Source: Zimbabwe Independent (124)| April 26, 2002 (124)| Augustine Mukaro

ZIMBABWE is set to lose $72 billion this year in gross domestic product (GDP) as government proceeds to seize all remaining white-owned farms.

President Robert Mugabe has said Zimbabwe’s economic recovery hinges on his agrarian revolution but the implementation of the land reform programme has failed to guarantee continuity in production levels, instead threatening food security and foreign currency earnings.

Zimbabwe has a GDP of $488 billion and, before the orgy of farm invasions started two years ago, the contribution of commercial farm production was 17%.

Acting Commercial Farmers Union (CFU) president Doug Taylor-Fremme this week said if, as anticipated, 90% of farmers stopped farming, $72 billion (or 14% of GDP) would be lost.

He said last year Zimbabwe exported goods worth US$2 billion in which the commercial farming sector contributed US$765 million or 38% of the total forex earnings. With 90% of the farmers expected to cease production, at least US$689 million in foreign currency will be lost.

In the livestock category, the commercial farming sector produces 80% of the export beef, contributes 95% of pork and pork products, 99% of ostriches, 90% of dairy and 100% of chicken including foundation stock to the country’s total output.

For crops it contributes 90% of tobacco, 95% of tea, 99% of coffee, 97% of sugar, and 90% of paprika, while in the cereals category it contributes 95% of soya beans, 90% of wheat, and 95% of barley.

It currently provides 90% of urban consumption needs.

Apart from heavy losses to foreign currency reserves, economists have said the demise of commercial agriculture would trigger a serious social crisis stemming from unemployment.

The commercial farming sector employed more than 350,000 workers with an annual wage bill of $15,1 billion as of January 2000.

The appropriation of commercial farmland has resulted in retrenchments of 90% of the workforce, which translates to the loss of $13.6 billion spending power due to the lay-offs resulting from farm occupations.

The retrenchments mean that the government has to spend more on welfare. Economists say at least 60% of Zimbabwe’s total population could soon be on welfare due to crop failure induced by drought and stalled production.

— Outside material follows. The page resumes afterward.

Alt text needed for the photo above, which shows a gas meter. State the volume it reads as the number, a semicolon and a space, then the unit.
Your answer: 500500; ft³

Economist John Robertson said GDP shrunk significantly in all sectors over the past two years and is expected to shrink further if the current damaging agrarian policies are pursued.

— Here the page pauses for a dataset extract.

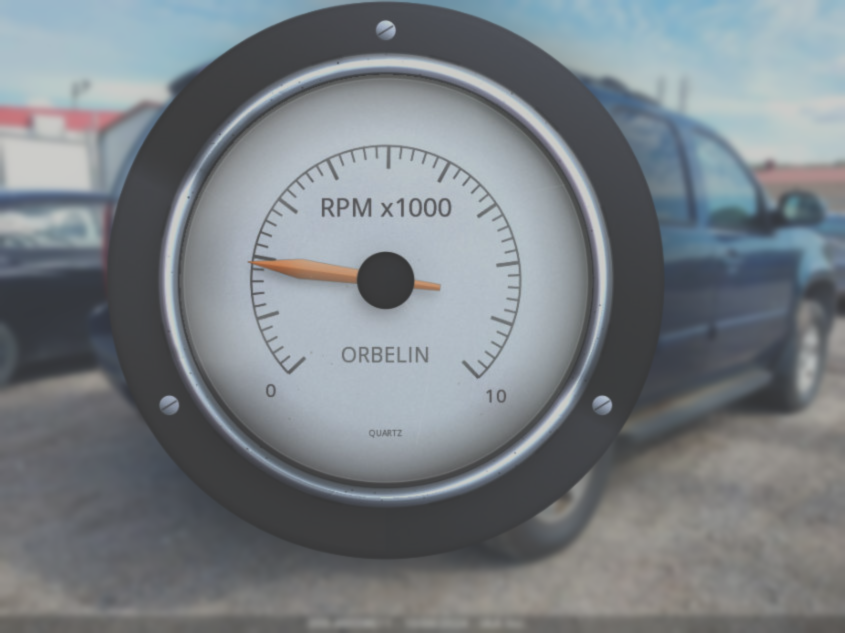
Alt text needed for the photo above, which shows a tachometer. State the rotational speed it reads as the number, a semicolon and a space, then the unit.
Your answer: 1900; rpm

“GDP shrunk by 4,5% in the year 2000 and 7,5% in 2001 despite the fact that weather conditions were favourable in the two years. It is forecast to shrink by between 10% to 12% this year mainly because of farm invasions but the inter-linkages of all sectors would result in further decline,” he said.

Another economist who requested anonymity said the crisis which Zimbabwe faced was a result of inappropriate macro-economic policies resulting in investors and donors shunning the country, hence the dramatic shrinkage of GDP.

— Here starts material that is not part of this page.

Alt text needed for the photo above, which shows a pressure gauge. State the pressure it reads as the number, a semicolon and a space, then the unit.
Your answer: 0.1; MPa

“In the past GDP used to have a positive relationship with good rains but since 2000 it has been shrinking which makes us question the policies at play,” he said.

“The food shortages are not a result of this year’s drought but a build-up from the prevailing political atmosphere.”

He said the country was set to plunge into an even worse crisis if fundamental issues such as restoration of investor confidence, reducing uncertainties and risks, restoration of the rule of law and the preservation of property rights were not addressed.

“There is a high possibility that by next year there won’t be any export of agricultural products, including the main foreign currency earner tobacco, if government goes ahead and designates the remaining commercial farms,” he said.